Iressa™ (gefitinib) Already approved for non—small-cell lung cancer that has progressed, a recent phase II trial of Iressa in patients with relapsed glioblastoma resulted in one of 52 patients achieving a partial response and 22 patients achieving stable disease. Side effects were limited to rash and diarrhea.

Zarnestra® (tipifarnib) In addition to early-phase trials of Zarnestra for brain tumors, the drug is also being studied in patients with leukemia and breast or lung cancers.

Another advance is the ability to profile the molecular characteristics of each patient’s tumor, which down the road will allow physicians to customize therapies, using only those proven to work on the patient’s tumor cells. Such tailored treatments will help doctors overcome the challenges associated with the many different types of brain tumors.

Darell Bigner, MD, PhD, deputy director, Duke Comprehensive Cancer Center, is investigating 81C6, an antitenascin radioactive monoclonal antibody treatment that is injected into a cavity created by the neurosurgeon after removal of the tumor. The antibodies deliver radiation to kill the tumor cells with less radiation to normal brain tissue than conventional radiotherapy.

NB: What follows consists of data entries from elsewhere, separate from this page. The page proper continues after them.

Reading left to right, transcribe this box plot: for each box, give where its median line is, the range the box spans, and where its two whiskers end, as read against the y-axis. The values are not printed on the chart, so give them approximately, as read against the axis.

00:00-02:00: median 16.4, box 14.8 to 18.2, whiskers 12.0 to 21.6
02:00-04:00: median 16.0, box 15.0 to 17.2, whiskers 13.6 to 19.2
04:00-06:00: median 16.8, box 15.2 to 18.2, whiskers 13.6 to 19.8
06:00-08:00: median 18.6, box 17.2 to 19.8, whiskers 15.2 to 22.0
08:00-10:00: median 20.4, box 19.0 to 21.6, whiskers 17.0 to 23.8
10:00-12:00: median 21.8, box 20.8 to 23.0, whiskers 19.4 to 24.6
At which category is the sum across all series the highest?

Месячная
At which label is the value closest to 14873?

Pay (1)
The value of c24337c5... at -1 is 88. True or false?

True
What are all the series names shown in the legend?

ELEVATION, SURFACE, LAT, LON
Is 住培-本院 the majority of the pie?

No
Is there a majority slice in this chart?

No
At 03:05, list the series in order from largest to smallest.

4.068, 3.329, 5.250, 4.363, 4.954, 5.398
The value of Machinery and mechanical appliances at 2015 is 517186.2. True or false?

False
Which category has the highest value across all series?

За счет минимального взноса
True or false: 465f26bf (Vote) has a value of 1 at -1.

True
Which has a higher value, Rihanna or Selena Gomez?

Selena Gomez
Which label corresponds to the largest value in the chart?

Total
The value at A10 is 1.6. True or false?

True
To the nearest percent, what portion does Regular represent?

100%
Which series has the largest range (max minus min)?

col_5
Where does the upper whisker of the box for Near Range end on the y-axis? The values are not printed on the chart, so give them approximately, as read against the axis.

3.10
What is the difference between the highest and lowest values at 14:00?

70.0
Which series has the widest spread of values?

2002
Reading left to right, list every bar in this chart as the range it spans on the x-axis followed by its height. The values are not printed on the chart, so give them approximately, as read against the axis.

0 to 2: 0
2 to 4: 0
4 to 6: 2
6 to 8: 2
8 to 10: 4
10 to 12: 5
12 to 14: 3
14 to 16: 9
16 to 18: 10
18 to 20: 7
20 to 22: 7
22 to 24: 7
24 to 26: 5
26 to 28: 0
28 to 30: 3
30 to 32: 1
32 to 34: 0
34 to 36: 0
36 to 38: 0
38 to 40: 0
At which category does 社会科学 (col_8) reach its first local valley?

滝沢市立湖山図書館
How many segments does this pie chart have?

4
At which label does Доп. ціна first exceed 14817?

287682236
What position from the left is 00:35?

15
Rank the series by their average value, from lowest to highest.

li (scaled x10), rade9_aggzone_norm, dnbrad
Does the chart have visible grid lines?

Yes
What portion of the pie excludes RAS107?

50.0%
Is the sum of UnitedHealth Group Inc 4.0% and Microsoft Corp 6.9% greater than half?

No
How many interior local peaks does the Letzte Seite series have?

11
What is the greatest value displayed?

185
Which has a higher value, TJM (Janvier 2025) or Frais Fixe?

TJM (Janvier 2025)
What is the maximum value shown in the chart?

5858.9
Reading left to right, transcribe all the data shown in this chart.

More than 400 patients have received the antitenascin radiolabeled monoclonal therapy during early clinical trials. In a phase I study, the median survival rate for patients with recurrent glioblastomas was 59 weeks, twice as high as patients receiving only surgery. Dr. Bigner has seen similar rates in phase II trials.

Treatment with radioactive antibodies can produce radiation necrosis, but it occurs at a lower rate than with brachytherapy (placing radioactive seeds near the tumor) or stereotactic radiosurgery. Duke researchers must forge an alliance with a commercial partner before proceeding with trials needed to obtain FDA approval.

Once Initial Therapy Ends

Patients should undergo imaging to check for recurrences every two to three months, says David A. Diamond, MD, Florida Hospital Cancer Institute, Orlando.

“We know these things almost always will come back,” Dr. Diamond says. “The key is aggressive surveillance so that when there is evidence of recurrence, you detect it when it is small—you can do something about it.”

Morse hopes his next MRI shows progress in fighting the recurring tumors. Cancer forced him to give up his tow-trucking business, but he maintains a pragmatic “let’s-just-get-it-done” approach.

Even after more than a decade, Raver-Lampman accepts that his cancer may return any time. He says he makes the most of every day and plans to travel and spend time with his family.

“Whatever the doctors tell you, you can take control of your own life,” he says. “Never give up hope and never give in. I’ve enjoyed the best years of my life since this diagnosis. I’ve lived much more consciously.”